Cucumbers aren't exactly my favorite sushi ingredient, mostly because the fresh taste and crispness seems somehow wrong inside something made of raw fish; it tends to make me think I just bit willingly into a bone left in by some sadistic itamae, getting revenge for me not pointing my chopsticks towards magnetic north when I put them down on my plate. But in cucumber salads or sunemono, they come into their own.
Looking at online recipes, I saw an awful lot of recipes that include sake and rice wine vinegar. Since I'm too lazy to drive to Chinatown for one ingredient, and my children don't really need any extra sake in their diet (says the woman; personally, I believe that drunk children are sleepy children), I decided to play with the recipe a bit.

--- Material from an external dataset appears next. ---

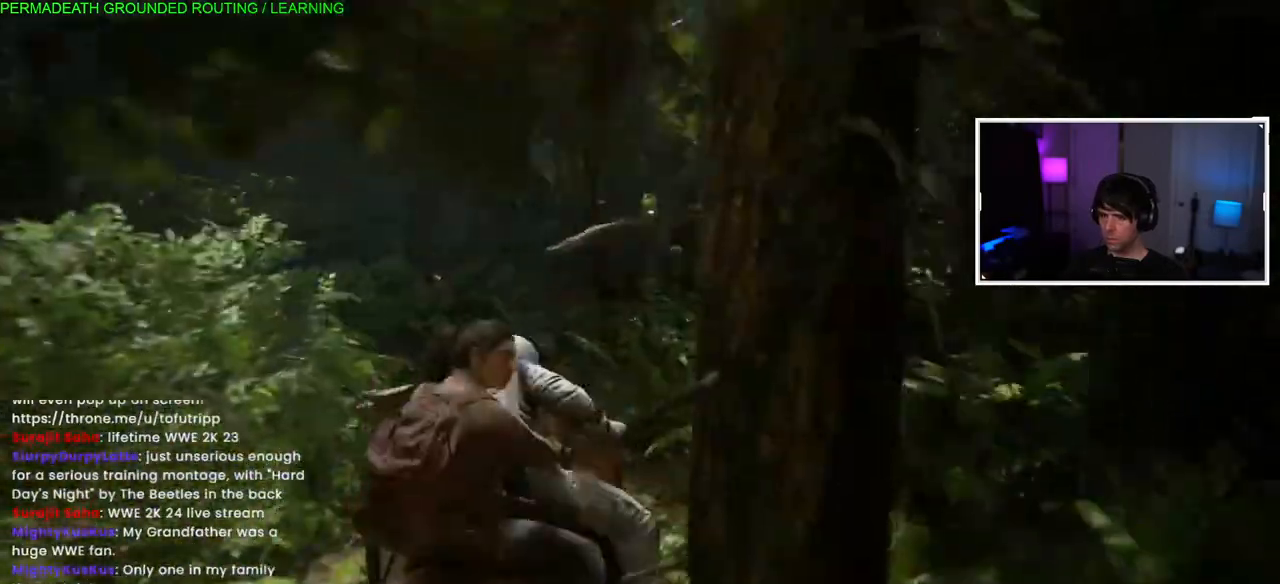
{"dt_ms": 500, "buttons": ["L1"], "left_stick": "up", "right_stick": "center", "events": []}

And by 'play', I mean get retardedly creative.
I like rice wine vinegar, and I use it in an awful lot of foods. In fact, it's my second favorite vinegar upon God's slightly fermented green earth. However, I do hold true to the belief that the Japanese would have never invented rice wine vinegar if they'd had the miracle that is balsamic vinegar. I'd gush and all, but I believe the Masochist detailed his unending love for the purple here.

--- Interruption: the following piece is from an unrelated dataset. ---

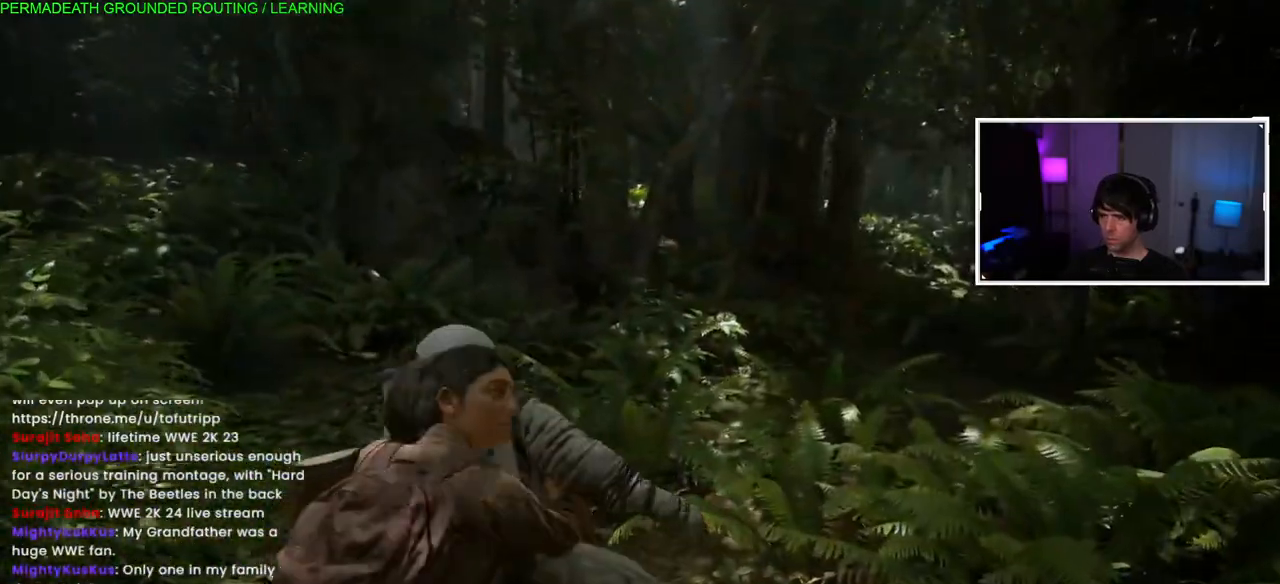
{"dt_ms": 500, "buttons": ["L1"], "left_stick": "up", "right_stick": "center", "events": [[183, "right_stick", "right"], [367, "right_stick", "center"]]}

Now, people who know stuff about cooking, like to complain, and have way too much time on their hands to search the internet for blogs may interject that "balsamic vinegar is nothing like rice wine vinegar", on the basis that the first is sweeter, thicker, and much more complex. Thanks. Gee, I didn't know that. Of course balsamic and rice wine vinegar are different. Read the previous paragraph.
However, there is a very important factor here- the differences mean that you can't adulterate balsamic vinegar with salt and sugar in the same proportions as rice wine vinegar and end up with a similar salad topping. In fact, Italian cuisine purists might even argue that to adulterate balsamic with anything at all is akin to blasphemy, like some massive malediction called down upon Vatican City.
Luckily, I'm Protestant.
After cubing two cucumbers and mixing them with alfalfa sprouts (no mung beans... darn), I contemplated the balsamic like some sort of scrying pool. And the oracle revealed to me that mixing the vinegar with one third its volume in sugar and microwaving to combine was, as it were, All Good. And there was a tiny amount of salting and peppering, but not enough so as to offend the NeoRomans.
For a final flavor kick, I put about two tablespoons of sesame seeds on foil and put it under the broiler on high for about four minutes, just to toast them for salad purposes. And you know what? I thought it was superawesome. Our resident Tartologist thought it even better the next day (today).
So maybe I'm crossing roads that aren't meant to be crossed. The point is, make do with what you have, be aware of subtle (or blatant) differences, and always smile like a killer when someone else takes their first bite.